Batch-effect correction • midar

MiDAR currently supports median centering-based batch effect correction.

The data must be provided via a MidarExperiment object, whereby raw data that was imported or processed data can be corrected, such as intensity or conc values.

Import data

In this tutorial, we import pre-calculcated concentration values from a CSV file. This file must contain a column with batch information (batch_id), see import_data_csv() for more information.

library(midar)

myexp <- midar::MidarExperiment()

myexp <- import_data_csv(
  myexp,
  path = "simdata-u1000-sd100_7batches.csv", 
  variable_name = "conc", 
  import_metadata = TRUE)

Apply batch-centering

Now we center the concentration values of batches based on a reference qc type, the samples (ref_qc_types = "SPL") in this case. The correct_scale parameter

myexp <- correct_batch_centering(
  data = myexp, 
  variable = "conc",
  ref_qc_types = "SPL", 
  correct_scale = FALSE
)
#> ℹ Adding batch correction to `conc` data.
#> ✔ Batch median-centering of 7 batches was applied to raw concentrations of all 1 features.
#> ℹ The median CV change of all features in study samples was -30.49% (range: -30.50% to -30.50%).  The median absolute CV of all features decreased from 44.05% to 13.56%.

Next, we inspect the data before and after batch correction. We observe that the batches are now aligned. Note: If the samples or other quality control types do not follow the reference samples, they may not be appropriately corrected.

plot_runscatter(myexp, variable = "conc_before", rows_page = 1, cols_page = 1)

RunScatter plots before and after batch correction

plot_runscatter(myexp, variable = "conc", rows_page = 1, cols_page = 1)

RunScatter plots before and after batch correction

Batch-centering with variance scaling

Above, we observe that while the batches are aligned, the spread (variance) of the data points varies considerably between the batches. We can correct this by scaling the variance via correct_scale = TRUE. As shown in the plot below, the variance of the data points now appears fairly consistent across the batches.
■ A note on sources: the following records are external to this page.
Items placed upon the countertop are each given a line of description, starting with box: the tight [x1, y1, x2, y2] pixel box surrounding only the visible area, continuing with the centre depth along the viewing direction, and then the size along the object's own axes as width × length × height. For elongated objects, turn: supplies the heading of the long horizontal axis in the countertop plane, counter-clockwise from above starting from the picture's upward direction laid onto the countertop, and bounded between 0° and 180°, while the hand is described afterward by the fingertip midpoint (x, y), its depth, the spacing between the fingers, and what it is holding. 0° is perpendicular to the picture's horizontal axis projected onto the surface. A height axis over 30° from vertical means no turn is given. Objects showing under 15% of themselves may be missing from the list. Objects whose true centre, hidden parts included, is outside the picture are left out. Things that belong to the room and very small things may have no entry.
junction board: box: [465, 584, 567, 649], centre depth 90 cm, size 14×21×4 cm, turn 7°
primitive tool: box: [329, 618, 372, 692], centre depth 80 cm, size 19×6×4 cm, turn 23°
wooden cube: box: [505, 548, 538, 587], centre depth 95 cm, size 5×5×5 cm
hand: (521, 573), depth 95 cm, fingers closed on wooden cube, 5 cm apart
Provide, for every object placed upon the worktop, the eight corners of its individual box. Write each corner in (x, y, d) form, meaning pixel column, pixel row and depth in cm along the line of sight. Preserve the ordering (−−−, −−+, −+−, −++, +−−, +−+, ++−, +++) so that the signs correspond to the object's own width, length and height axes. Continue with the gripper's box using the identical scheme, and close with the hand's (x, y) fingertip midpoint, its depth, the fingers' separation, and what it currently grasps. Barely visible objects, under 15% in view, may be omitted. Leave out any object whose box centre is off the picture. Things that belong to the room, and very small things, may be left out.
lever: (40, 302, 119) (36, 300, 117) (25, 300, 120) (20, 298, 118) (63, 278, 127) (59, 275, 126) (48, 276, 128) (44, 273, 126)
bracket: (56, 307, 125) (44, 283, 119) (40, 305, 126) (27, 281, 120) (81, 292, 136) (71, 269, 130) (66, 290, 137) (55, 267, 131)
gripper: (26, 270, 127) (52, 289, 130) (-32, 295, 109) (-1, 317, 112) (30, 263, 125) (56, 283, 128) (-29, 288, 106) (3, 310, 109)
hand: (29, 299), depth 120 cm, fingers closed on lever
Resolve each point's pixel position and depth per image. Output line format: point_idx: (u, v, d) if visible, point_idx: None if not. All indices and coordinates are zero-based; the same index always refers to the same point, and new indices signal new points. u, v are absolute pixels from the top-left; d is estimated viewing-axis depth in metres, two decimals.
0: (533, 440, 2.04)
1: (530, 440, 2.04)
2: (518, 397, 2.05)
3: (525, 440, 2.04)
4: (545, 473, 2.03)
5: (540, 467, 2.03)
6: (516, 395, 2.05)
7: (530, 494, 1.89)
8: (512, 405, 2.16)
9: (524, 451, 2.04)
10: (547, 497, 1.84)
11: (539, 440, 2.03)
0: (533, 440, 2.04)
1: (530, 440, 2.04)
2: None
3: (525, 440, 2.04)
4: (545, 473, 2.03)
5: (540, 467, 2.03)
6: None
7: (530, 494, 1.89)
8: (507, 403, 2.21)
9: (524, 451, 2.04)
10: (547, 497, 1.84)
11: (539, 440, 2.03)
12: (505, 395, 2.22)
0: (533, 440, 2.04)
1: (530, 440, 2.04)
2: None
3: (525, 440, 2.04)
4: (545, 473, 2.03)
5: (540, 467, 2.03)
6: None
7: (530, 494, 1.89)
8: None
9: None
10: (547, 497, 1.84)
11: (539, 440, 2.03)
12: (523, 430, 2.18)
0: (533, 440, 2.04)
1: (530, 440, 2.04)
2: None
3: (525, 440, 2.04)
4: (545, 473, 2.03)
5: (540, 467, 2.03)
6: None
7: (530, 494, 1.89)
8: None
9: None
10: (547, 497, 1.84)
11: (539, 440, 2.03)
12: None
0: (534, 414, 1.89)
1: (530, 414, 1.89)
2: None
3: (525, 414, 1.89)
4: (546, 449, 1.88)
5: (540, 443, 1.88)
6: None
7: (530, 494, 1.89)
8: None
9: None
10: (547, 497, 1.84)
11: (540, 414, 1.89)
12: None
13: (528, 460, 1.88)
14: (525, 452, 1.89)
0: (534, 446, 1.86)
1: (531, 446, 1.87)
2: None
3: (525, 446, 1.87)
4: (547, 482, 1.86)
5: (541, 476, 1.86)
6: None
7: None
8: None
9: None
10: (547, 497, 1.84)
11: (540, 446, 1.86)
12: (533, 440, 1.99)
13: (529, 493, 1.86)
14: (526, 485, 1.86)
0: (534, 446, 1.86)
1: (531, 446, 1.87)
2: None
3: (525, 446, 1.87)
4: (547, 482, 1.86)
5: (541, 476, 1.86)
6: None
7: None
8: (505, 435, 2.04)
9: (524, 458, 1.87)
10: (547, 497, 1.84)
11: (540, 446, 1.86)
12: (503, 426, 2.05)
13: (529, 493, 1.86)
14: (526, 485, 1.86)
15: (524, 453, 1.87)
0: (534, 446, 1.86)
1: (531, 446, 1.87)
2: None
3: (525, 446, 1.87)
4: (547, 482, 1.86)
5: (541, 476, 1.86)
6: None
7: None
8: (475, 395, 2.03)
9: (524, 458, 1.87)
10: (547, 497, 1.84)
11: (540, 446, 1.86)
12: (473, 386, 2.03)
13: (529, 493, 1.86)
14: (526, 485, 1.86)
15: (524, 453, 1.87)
myexp <- midar::correct_batch_centering(
  myexp, 
  ref_qc_types = "SPL", 
  variable = "conc",
  correct_scale = TRUE
)
#> ℹ Replacing previous `conc` batch correction.
#> ✔ Batch median-centering of 7 batches was applied to raw concentrations of all 1 features.
#> ℹ The median CV change of all features in study samples was -32.20% (range: -32.20% to -32.20%).  The median absolute CV of all features decreased from 44.05% to 11.85%.

plot_runscatter(myexp, variable = "conc", rows_page = 1, cols_page = 1)

RunScatter plots before and after batch correction

Export batch-corrected data

Next, we can either continue to work with the corrected data using MiDAR functions or export the data.

save_dataset_csv(
  myexp, 
  path = "batch-corrected-conc-data.csv", 
  variable = "conc", 
  filter_data = FALSE
  )
#> ✔ Concentration values for 700 analyses and 1 features have been exported to 'batch-corrected-conc-data.csv'.